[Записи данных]
┌──

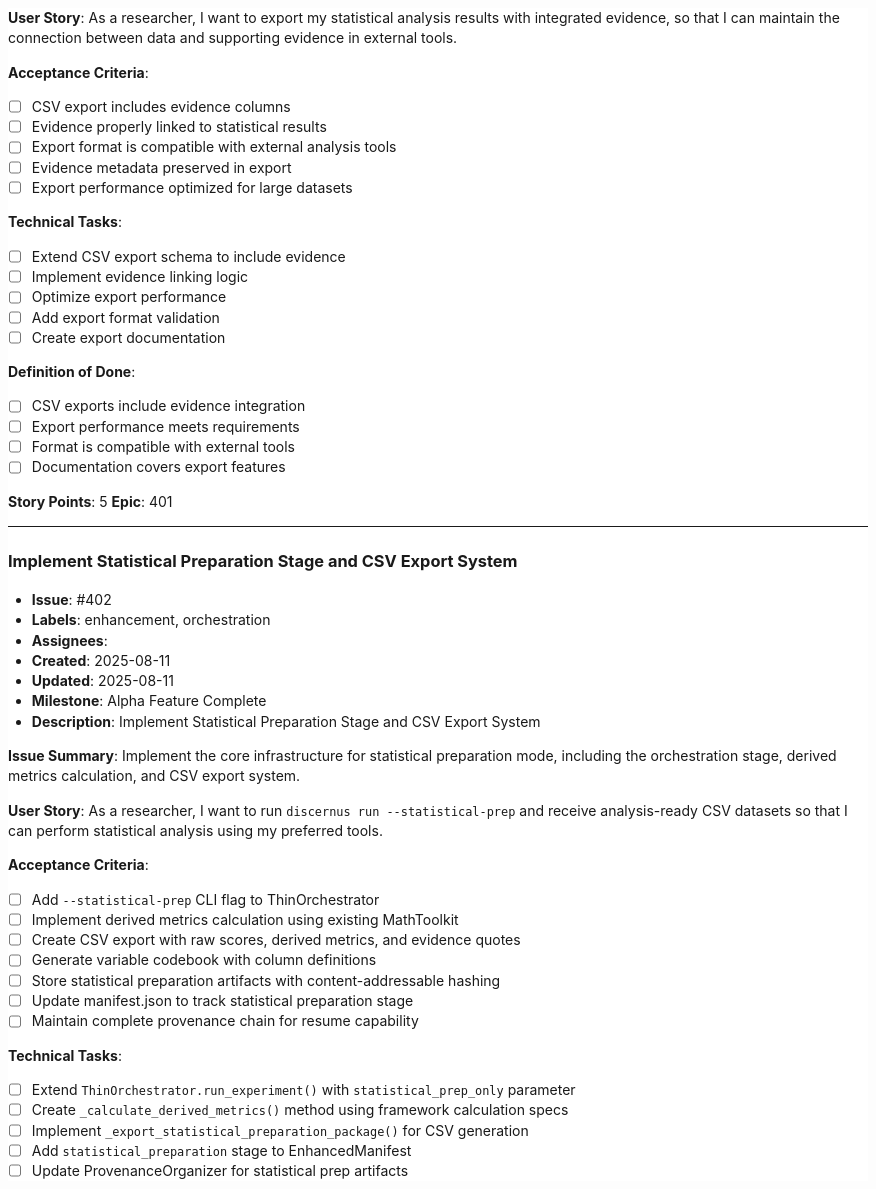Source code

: **User Story**: As a researcher, I want to export my statistical analysis results with integrated evidence, so that I can maintain the connection between data and supporting evidence in external tools.

**Acceptance Criteria**:
- [ ] CSV export includes evidence columns
- [ ] Evidence properly linked to statistical results
- [ ] Export format is compatible with external analysis tools
- [ ] Evidence metadata preserved in export
- [ ] Export performance optimized for large datasets

**Technical Tasks**:
- [ ] Extend CSV export schema to include evidence
- [ ] Implement evidence linking logic
- [ ] Optimize export performance
- [ ] Add export format validation
- [ ] Create export documentation

**Definition of Done**:
- [ ] CSV exports include evidence integration
- [ ] Export performance meets requirements
- [ ] Format is compatible with external tools
- [ ] Documentation covers export features

**Story Points**: 5
**Epic**: 401

---

### Implement Statistical Preparation Stage and CSV Export System
- **Issue**: #402
- **Labels**: enhancement, orchestration
- **Assignees**: 
- **Created**: 2025-08-11
- **Updated**: 2025-08-11
- **Milestone**: Alpha Feature Complete
- **Description**: Implement Statistical Preparation Stage and CSV Export System

**Issue Summary**: Implement the core infrastructure for statistical preparation mode, including the orchestration stage, derived metrics calculation, and CSV export system.

**User Story**: As a researcher, I want to run `discernus run --statistical-prep` and receive analysis-ready CSV datasets so that I can perform statistical analysis using my preferred tools.

**Acceptance Criteria**:
- [ ] Add `--statistical-prep` CLI flag to ThinOrchestrator
- [ ] Implement derived metrics calculation using existing MathToolkit
- [ ] Create CSV export with raw scores, derived metrics, and evidence quotes
- [ ] Generate variable codebook with column definitions
- [ ] Store statistical preparation artifacts with content-addressable hashing
- [ ] Update manifest.json to track statistical preparation stage
- [ ] Maintain complete provenance chain for resume capability

**Technical Tasks**:
- [ ] Extend `ThinOrchestrator.run_experiment()` with `statistical_prep_only` parameter
- [ ] Create `_calculate_derived_metrics()` method using framework calculation specs
- [ ] Implement `_export_statistical_preparation_package()` for CSV generation
- [ ] Add `statistical_preparation` stage to EnhancedManifest
- [ ] Update ProvenanceOrganizer for statistical prep artifacts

└──

Замените «researcher» на «analyst» во всех строках выше и приведите эти строки полностью, больше ничего не меняя. Изображения в ответ не включайте.

Source code

: **User Story**: As a analyst, I want to export my statistical analysis results with integrated evidence, so that I can maintain the connection between data and supporting evidence in external tools.

**Acceptance Criteria**:
- [ ] CSV export includes evidence columns
- [ ] Evidence properly linked to statistical results
- [ ] Export format is compatible with external analysis tools
- [ ] Evidence metadata preserved in export
- [ ] Export performance optimized for large datasets

**Technical Tasks**:
- [ ] Extend CSV export schema to include evidence
- [ ] Implement evidence linking logic
- [ ] Optimize export performance
- [ ] Add export format validation
- [ ] Create export documentation

**Definition of Done**:
- [ ] CSV exports include evidence integration
- [ ] Export performance meets requirements
- [ ] Format is compatible with external tools
- [ ] Documentation covers export features

**Story Points**: 5
**Epic**: 401

---

### Implement Statistical Preparation Stage and CSV Export System
- **Issue**: #402
- **Labels**: enhancement, orchestration
- **Assignees**: 
- **Created**: 2025-08-11
- **Updated**: 2025-08-11
- **Milestone**: Alpha Feature Complete
- **Description**: Implement Statistical Preparation Stage and CSV Export System

**Issue Summary**: Implement the core infrastructure for statistical preparation mode, including the orchestration stage, derived metrics calculation, and CSV export system.

**User Story**: As a analyst, I want to run `discernus run --statistical-prep` and receive analysis-ready CSV datasets so that I can perform statistical analysis using my preferred tools.

**Acceptance Criteria**:
- [ ] Add `--statistical-prep` CLI flag to ThinOrchestrator
- [ ] Implement derived metrics calculation using existing MathToolkit
- [ ] Create CSV export with raw scores, derived metrics, and evidence quotes
- [ ] Generate variable codebook with column definitions
- [ ] Store statistical preparation artifacts with content-addressable hashing
- [ ] Update manifest.json to track statistical preparation stage
- [ ] Maintain complete provenance chain for resume capability

**Technical Tasks**:
- [ ] Extend `ThinOrchestrator.run_experiment()` with `statistical_prep_only` parameter
- [ ] Create `_calculate_derived_metrics()` method using framework calculation specs
- [ ] Implement `_export_statistical_preparation_package()` for CSV generation
- [ ] Add `statistical_preparation` stage to EnhancedManifest
- [ ] Update ProvenanceOrganizer for statistical prep artifacts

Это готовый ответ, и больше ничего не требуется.